» WHAT IS ASKED:
Convert the records below, from the start through the line containing "Shown: h=3 m=9", into a JSON list of strings with one string per line and blank lines omitted. Include that final line.

» DATASET EXCERPTS:
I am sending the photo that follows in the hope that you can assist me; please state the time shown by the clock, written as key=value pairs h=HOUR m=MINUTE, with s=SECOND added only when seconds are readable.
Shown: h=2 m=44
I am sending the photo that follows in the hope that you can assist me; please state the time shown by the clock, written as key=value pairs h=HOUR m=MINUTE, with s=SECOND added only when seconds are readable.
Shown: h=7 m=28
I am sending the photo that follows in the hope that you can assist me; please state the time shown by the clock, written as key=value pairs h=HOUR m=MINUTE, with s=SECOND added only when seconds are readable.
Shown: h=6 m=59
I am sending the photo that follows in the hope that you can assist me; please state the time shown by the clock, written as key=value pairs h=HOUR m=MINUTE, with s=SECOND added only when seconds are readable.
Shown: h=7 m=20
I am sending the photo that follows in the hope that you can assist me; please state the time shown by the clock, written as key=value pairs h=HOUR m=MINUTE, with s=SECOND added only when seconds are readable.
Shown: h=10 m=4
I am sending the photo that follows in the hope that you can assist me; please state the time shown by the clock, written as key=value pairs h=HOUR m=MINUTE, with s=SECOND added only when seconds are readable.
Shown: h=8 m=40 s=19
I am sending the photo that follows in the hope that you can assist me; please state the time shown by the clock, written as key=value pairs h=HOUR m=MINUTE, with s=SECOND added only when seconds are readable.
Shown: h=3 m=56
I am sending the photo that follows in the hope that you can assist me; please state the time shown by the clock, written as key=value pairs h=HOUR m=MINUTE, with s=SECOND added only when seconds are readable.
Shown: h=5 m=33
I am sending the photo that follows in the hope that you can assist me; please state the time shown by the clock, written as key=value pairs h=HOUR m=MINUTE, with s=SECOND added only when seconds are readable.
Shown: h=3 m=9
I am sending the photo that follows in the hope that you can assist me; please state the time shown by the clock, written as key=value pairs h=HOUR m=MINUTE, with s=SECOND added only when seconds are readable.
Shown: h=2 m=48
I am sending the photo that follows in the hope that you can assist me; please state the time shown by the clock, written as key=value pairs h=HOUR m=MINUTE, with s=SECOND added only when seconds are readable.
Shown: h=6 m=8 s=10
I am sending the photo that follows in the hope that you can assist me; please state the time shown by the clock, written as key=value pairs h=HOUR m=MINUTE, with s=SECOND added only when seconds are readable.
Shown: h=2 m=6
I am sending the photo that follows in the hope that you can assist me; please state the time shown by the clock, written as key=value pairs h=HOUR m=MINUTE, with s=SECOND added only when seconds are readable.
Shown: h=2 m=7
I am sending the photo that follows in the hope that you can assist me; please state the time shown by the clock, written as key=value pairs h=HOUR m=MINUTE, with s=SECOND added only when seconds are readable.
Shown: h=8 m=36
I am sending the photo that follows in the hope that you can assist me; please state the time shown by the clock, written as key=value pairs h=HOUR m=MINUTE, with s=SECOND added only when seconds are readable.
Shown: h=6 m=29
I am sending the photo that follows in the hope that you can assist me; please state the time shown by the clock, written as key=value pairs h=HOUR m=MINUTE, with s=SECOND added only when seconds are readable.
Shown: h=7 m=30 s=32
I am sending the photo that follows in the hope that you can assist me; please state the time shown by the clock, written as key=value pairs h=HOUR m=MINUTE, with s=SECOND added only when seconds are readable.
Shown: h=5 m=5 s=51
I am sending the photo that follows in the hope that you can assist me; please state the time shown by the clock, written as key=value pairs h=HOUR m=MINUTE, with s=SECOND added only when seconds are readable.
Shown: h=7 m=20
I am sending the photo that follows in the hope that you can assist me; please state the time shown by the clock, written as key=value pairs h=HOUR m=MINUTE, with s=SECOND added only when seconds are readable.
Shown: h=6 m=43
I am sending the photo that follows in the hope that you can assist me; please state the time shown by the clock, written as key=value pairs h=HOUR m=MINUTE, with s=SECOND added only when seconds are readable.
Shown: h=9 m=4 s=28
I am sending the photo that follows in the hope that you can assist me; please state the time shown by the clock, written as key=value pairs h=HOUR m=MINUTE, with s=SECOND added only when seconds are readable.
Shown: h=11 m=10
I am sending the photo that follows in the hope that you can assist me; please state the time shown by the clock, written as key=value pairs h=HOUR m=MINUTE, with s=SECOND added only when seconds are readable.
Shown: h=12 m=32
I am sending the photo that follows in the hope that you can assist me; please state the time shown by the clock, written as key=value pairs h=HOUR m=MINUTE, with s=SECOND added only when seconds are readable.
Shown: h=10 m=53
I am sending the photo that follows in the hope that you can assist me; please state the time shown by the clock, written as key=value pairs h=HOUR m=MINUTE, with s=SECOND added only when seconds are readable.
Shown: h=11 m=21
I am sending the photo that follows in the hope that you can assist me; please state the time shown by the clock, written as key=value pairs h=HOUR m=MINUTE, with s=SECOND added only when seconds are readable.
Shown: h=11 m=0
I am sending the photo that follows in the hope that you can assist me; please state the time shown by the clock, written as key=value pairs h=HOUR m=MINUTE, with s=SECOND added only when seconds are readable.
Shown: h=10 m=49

» RESULT FOR THIS EXERCISE:
[
  "I am sending the photo that follows in the hope that you can assist me; please state the time shown by the clock, written as key=value pairs h=HOUR m=MINUTE, with s=SECOND added only when seconds are readable.",
  "Shown: h=2 m=44",
  "I am sending the photo that follows in the hope that you can assist me; please state the time shown by the clock, written as key=value pairs h=HOUR m=MINUTE, with s=SECOND added only when seconds are readable.",
  "Shown: h=7 m=28",
  "I am sending the photo that follows in the hope that you can assist me; please state the time shown by the clock, written as key=value pairs h=HOUR m=MINUTE, with s=SECOND added only when seconds are readable.",
  "Shown: h=6 m=59",
  "I am sending the photo that follows in the hope that you can assist me; please state the time shown by the clock, written as key=value pairs h=HOUR m=MINUTE, with s=SECOND added only when seconds are readable.",
  "Shown: h=7 m=20",
  "I am sending the photo that follows in the hope that you can assist me; please state the time shown by the clock, written as key=value pairs h=HOUR m=MINUTE, with s=SECOND added only when seconds are readable.",
  "Shown: h=10 m=4",
  "I am sending the photo that follows in the hope that you can assist me; please state the time shown by the clock, written as key=value pairs h=HOUR m=MINUTE, with s=SECOND added only when seconds are readable.",
  "Shown: h=8 m=40 s=19",
  "I am sending the photo that follows in the hope that you can assist me; please state the time shown by the clock, written as key=value pairs h=HOUR m=MINUTE, with s=SECOND added only when seconds are readable.",
  "Shown: h=3 m=56",
  "I am sending the photo that follows in the hope that you can assist me; please state the time shown by the clock, written as key=value pairs h=HOUR m=MINUTE, with s=SECOND added only when seconds are readable.",
  "Shown: h=5 m=33",
  "I am sending the photo that follows in the hope that you can assist me; please state the time shown by the clock, written as key=value pairs h=HOUR m=MINUTE, with s=SECOND added only when seconds are readable.",
  "Shown: h=3 m=9"
]